## The data
——————

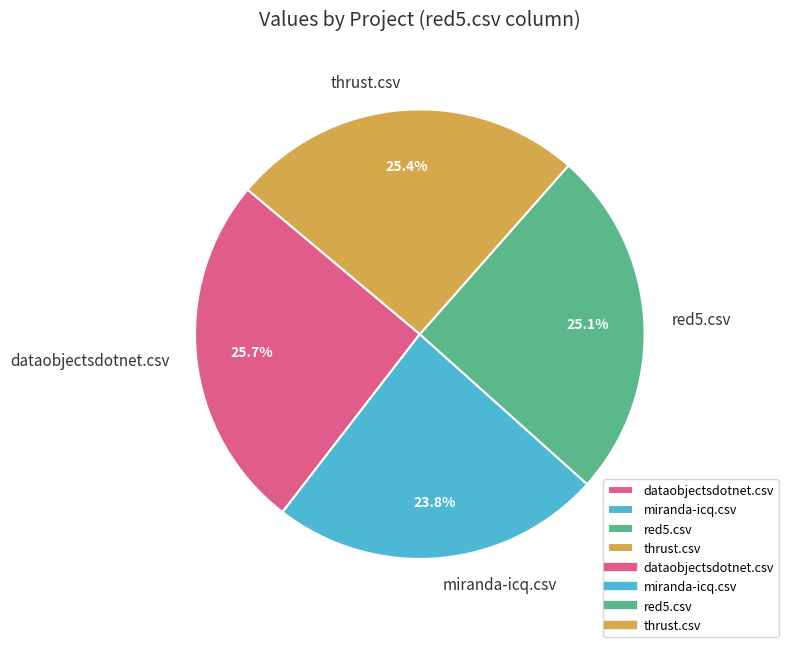

How many segments does this pie chart have?

4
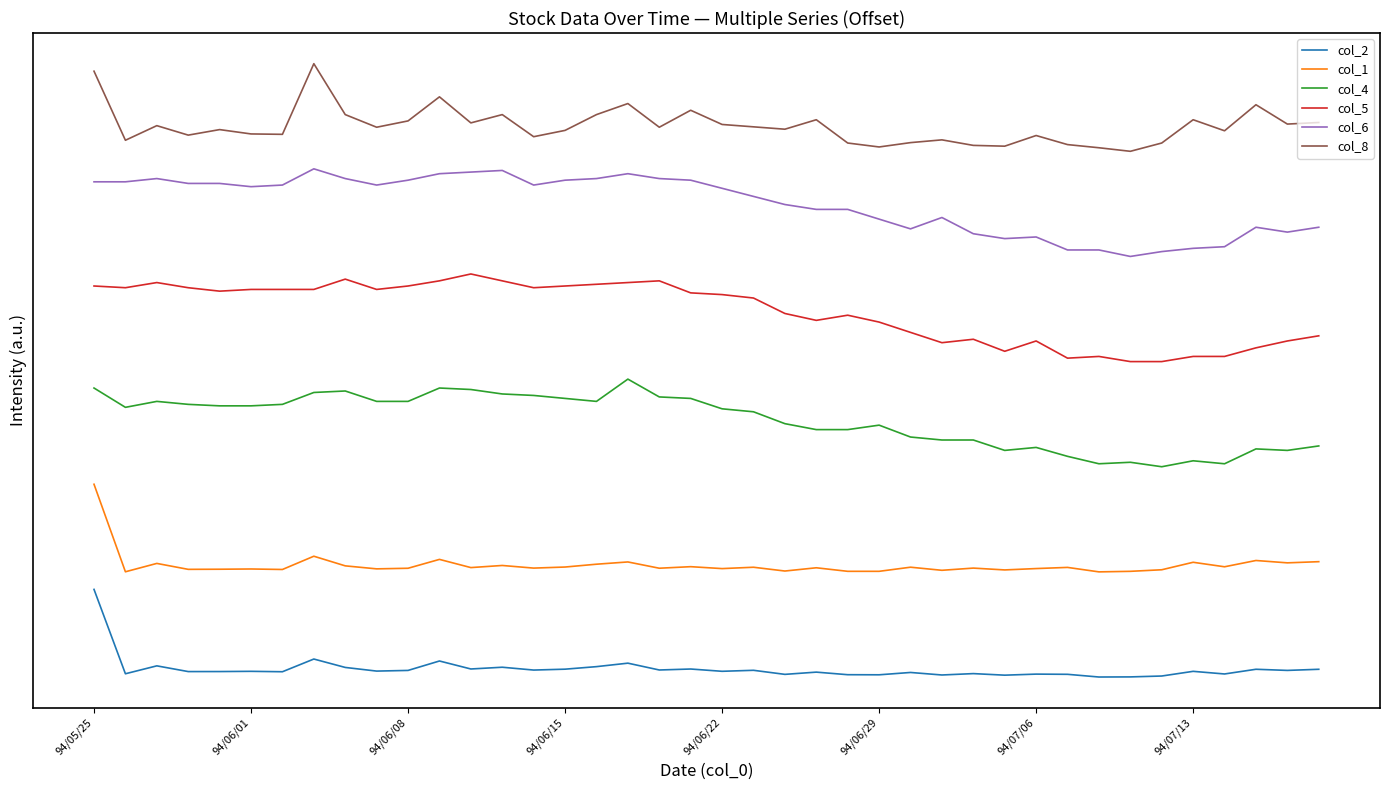

Where does the col_4 series first go above 3?

94/05/25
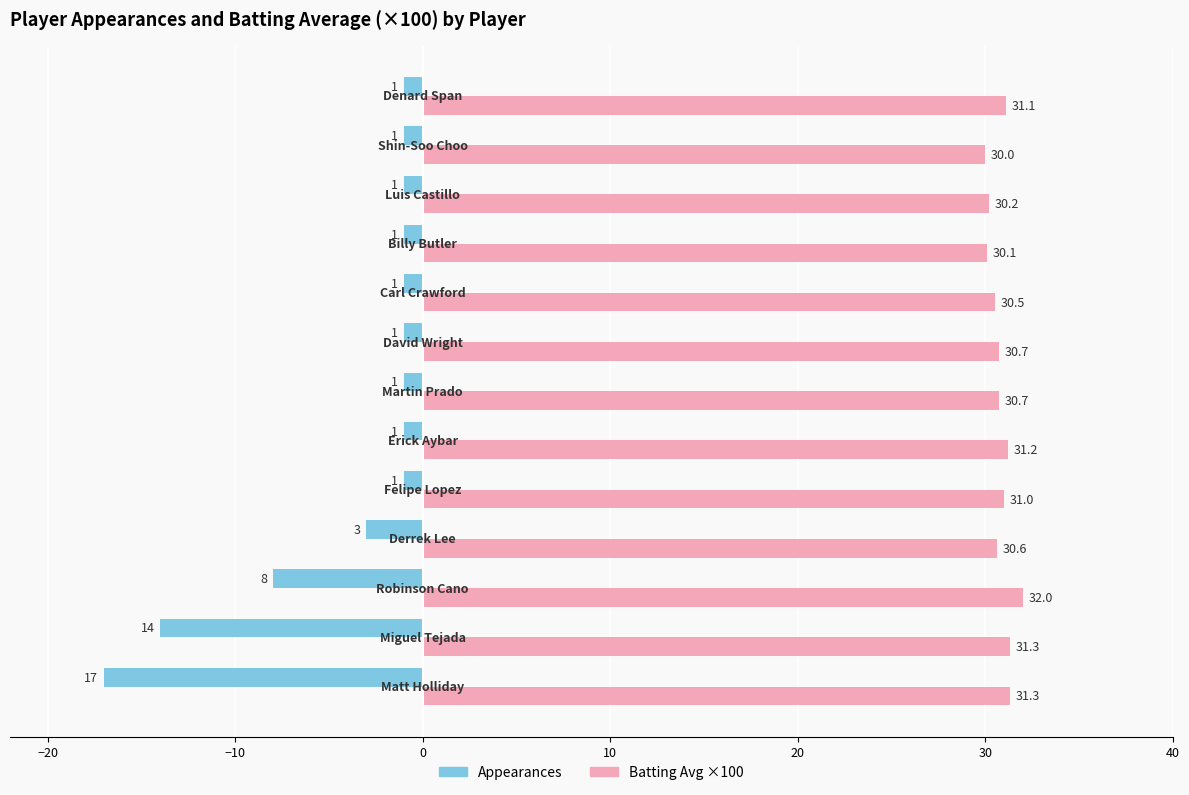

Are the bars horizontal?

Yes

——————

## Task objective
Repeat the entries word for word from the line containing "Where does the col_4 series first go above 3?" through the end of the entries, both ends included, and leave the pictures out.

## Answer
Where does the col_4 series first go above 3?

94/05/25

Are the bars horizontal?

Yes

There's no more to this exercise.